Adaptive Multi-task Sparse Learning with an Application to fMRI Study

Abstract

In this paper, we consider the multi-task sparse learning problem under the assumption that the dimensionality diverges with the sample size. The traditional l1/l2 multi-task lasso does not enjoy the oracle property unless a rather strong condition is enforced. Inspired by adaptive lasso, we propose a multi-stage procedure, adaptive multi-task lasso, to simultaneously conduct model estimation and variable selection across different tasks. Motivated by adaptive elastic-net, we further propose the adaptive multi-task elastic-net by adding another quadratic penalty to address the problem of collinearity. When the number of tasks is fixed, under weak assumptions, we establish the asymptotic oracle property for the proposed adaptive multi-task sparse learning methods including both adaptive multitask lasso and elastic-net.

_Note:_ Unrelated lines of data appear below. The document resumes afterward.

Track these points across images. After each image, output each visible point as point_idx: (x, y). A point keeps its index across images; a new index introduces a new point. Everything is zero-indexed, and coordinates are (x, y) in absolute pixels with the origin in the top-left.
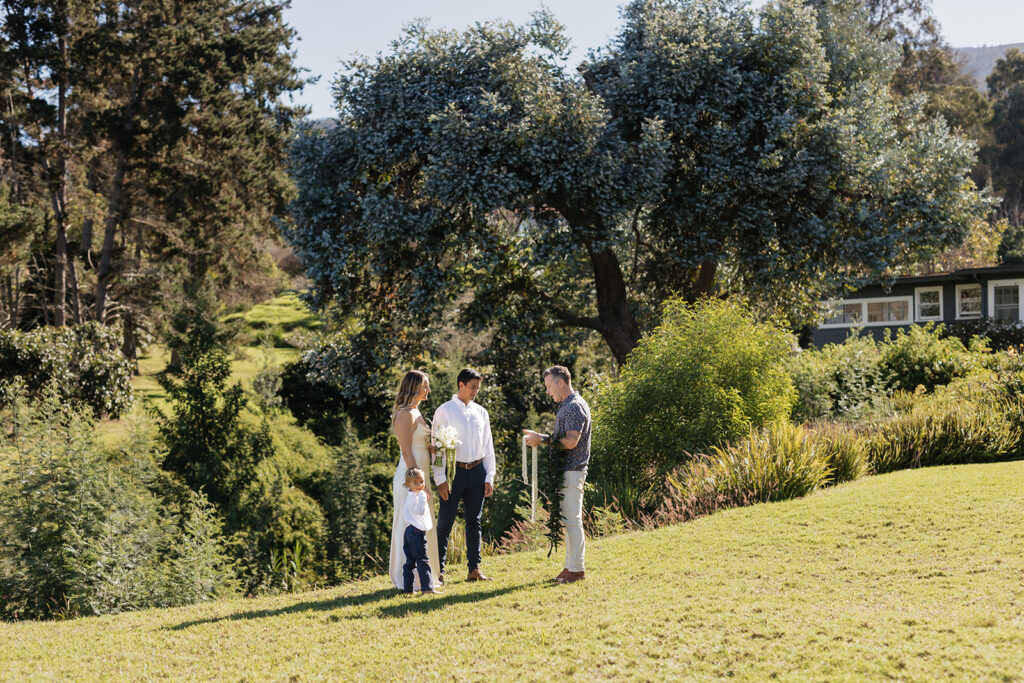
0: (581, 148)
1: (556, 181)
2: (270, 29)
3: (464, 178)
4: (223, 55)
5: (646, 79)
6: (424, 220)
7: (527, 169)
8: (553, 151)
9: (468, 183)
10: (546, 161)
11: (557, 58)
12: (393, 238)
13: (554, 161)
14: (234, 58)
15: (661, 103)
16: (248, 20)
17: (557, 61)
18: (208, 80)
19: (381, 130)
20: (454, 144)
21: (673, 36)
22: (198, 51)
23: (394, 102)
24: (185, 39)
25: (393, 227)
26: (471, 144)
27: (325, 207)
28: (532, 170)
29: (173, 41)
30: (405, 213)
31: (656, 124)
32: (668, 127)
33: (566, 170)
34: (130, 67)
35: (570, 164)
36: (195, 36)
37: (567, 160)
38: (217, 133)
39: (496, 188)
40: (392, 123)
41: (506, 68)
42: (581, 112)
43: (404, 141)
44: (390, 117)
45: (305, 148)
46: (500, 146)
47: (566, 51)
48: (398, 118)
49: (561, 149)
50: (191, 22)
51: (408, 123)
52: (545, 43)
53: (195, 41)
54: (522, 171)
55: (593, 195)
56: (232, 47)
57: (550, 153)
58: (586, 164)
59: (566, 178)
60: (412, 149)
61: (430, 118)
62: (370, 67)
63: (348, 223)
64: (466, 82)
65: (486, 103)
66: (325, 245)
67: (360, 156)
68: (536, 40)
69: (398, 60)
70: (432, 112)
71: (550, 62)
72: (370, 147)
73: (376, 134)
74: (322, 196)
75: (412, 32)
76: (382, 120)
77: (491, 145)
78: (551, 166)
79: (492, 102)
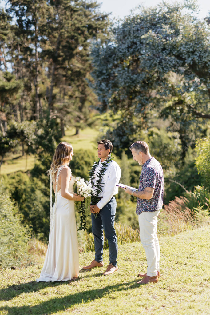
0: (202, 46)
1: (192, 60)
2: (105, 22)
3: (155, 60)
4: (86, 29)
6: (140, 77)
7: (181, 56)
8: (191, 47)
9: (156, 61)
10: (188, 52)
11: (194, 13)
12: (127, 84)
13: (191, 52)
14: (90, 31)
16: (98, 20)
17: (194, 15)
18: (81, 38)
19: (125, 44)
20: (152, 47)
22: (78, 29)
23: (129, 32)
24: (74, 25)
25: (127, 80)
26: (158, 46)
27: (104, 74)
28: (183, 56)
29: (70, 25)
30: (133, 75)
33: (196, 55)
34: (57, 35)
35: (198, 52)
36: (77, 23)
37: (197, 51)
39: (168, 63)
40: (129, 41)
41: (173, 16)
42: (202, 31)
43: (133, 47)
44: (128, 38)
46: (170, 47)
47: (198, 10)
48: (131, 38)
49: (194, 47)
50: (76, 19)
51: (135, 40)
52: (190, 7)
53: (77, 26)
54: (179, 56)
55: (207, 65)
56: (90, 27)
57: (189, 48)
58: (205, 52)
59: (196, 58)
60: (136, 50)
61: (143, 37)
62: (121, 20)
63: (113, 80)
64: (158, 23)
65: (164, 30)
66: (103, 88)
67: (117, 54)
68: (186, 6)
69: (132, 17)
70: (143, 35)
71: (192, 15)
72: (121, 50)
73: (123, 45)
74: (103, 70)
75: (139, 7)
76: (125, 40)
77: (166, 46)
78: (190, 54)
79: (166, 29)
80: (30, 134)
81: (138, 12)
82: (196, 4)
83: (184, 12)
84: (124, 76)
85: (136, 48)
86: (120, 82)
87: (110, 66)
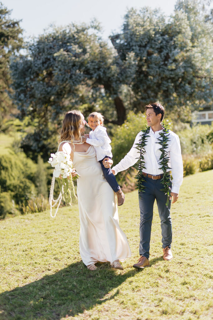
0: (106, 64)
1: (98, 75)
2: (16, 29)
3: (66, 75)
5: (129, 40)
6: (54, 89)
8: (97, 64)
9: (68, 76)
10: (95, 68)
12: (43, 96)
13: (97, 68)
14: (2, 39)
15: (134, 48)
16: (9, 26)
17: (99, 34)
19: (40, 59)
21: (138, 25)
23: (44, 49)
25: (43, 92)
27: (22, 86)
28: (90, 71)
30: (48, 87)
31: (132, 55)
32: (137, 55)
33: (101, 71)
35: (102, 69)
39: (77, 78)
40: (43, 57)
41: (81, 37)
42: (106, 51)
43: (48, 63)
44: (42, 55)
45: (14, 66)
46: (79, 64)
47: (102, 31)
48: (45, 55)
49: (99, 64)
51: (49, 57)
52: (95, 28)
54: (87, 72)
55: (110, 79)
56: (2, 35)
57: (95, 66)
58: (108, 69)
59: (101, 74)
60: (50, 65)
61: (55, 55)
62: (36, 38)
63: (30, 91)
64: (68, 42)
65: (74, 49)
66: (22, 98)
67: (33, 69)
68: (92, 27)
69: (45, 35)
70: (55, 52)
71: (97, 35)
72: (36, 65)
73: (38, 61)
74: (21, 82)
75: (51, 26)
76: (40, 56)
77: (76, 63)
78: (96, 70)
79: (76, 48)
81: (51, 31)
82: (101, 25)
83: (91, 32)
84: (40, 89)
85: (50, 63)
86: (36, 94)
87: (27, 79)
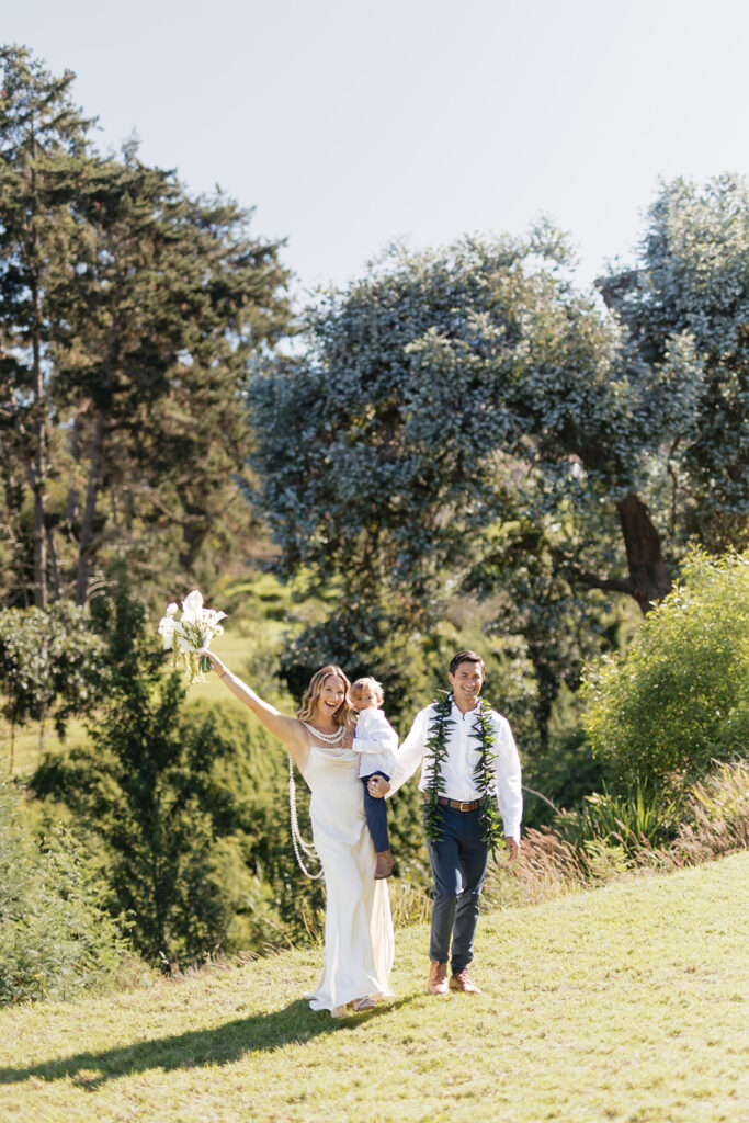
0: (591, 375)
1: (563, 416)
2: (266, 271)
3: (449, 417)
4: (207, 300)
5: (673, 290)
6: (403, 471)
7: (528, 403)
8: (558, 378)
9: (454, 423)
10: (550, 392)
11: (563, 269)
12: (366, 494)
13: (559, 392)
14: (221, 303)
15: (690, 317)
16: (242, 263)
17: (563, 274)
18: (191, 329)
19: (353, 366)
20: (438, 377)
21: (701, 236)
22: (179, 297)
23: (367, 331)
24: (166, 284)
25: (365, 480)
26: (457, 376)
27: (290, 459)
28: (533, 404)
29: (152, 287)
30: (381, 463)
31: (684, 342)
32: (701, 345)
33: (574, 401)
34: (107, 318)
35: (579, 394)
36: (176, 280)
37: (575, 390)
38: (202, 387)
39: (488, 428)
40: (365, 358)
41: (500, 284)
42: (590, 330)
43: (380, 378)
44: (362, 350)
45: (260, 391)
46: (493, 377)
47: (574, 260)
48: (372, 350)
49: (566, 377)
50: (172, 265)
51: (385, 357)
52: (548, 252)
53: (175, 287)
54: (522, 405)
55: (608, 431)
56: (218, 291)
57: (553, 382)
58: (598, 394)
59: (575, 411)
60: (389, 386)
61: (408, 348)
62: (339, 293)
63: (318, 477)
64: (453, 303)
65: (474, 326)
66: (290, 504)
67: (329, 398)
68: (537, 250)
69: (372, 282)
70: (410, 340)
71: (555, 275)
72: (340, 386)
73: (347, 371)
74: (286, 447)
75: (392, 250)
76: (354, 355)
77: (482, 376)
78: (555, 398)
79: (482, 324)
80: (27, 651)
81: (390, 268)
82: (568, 242)
83: (532, 265)
84: (356, 469)
85: (390, 379)
86: (341, 488)
87: (308, 435)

In addition to the desirable asymptotic property, we show by simulations that adaptive sparse learning methods also achieve much improved finite sample performance. As a case study, we apply adaptive multi-task elastic-net to a cognitive science problem, where one wants to discover a compact semantic basis for predicting fMRI images. We show that adaptive multi-task sparse learning methods achieve superior performance and provide some insights into how the brain represents meanings of words.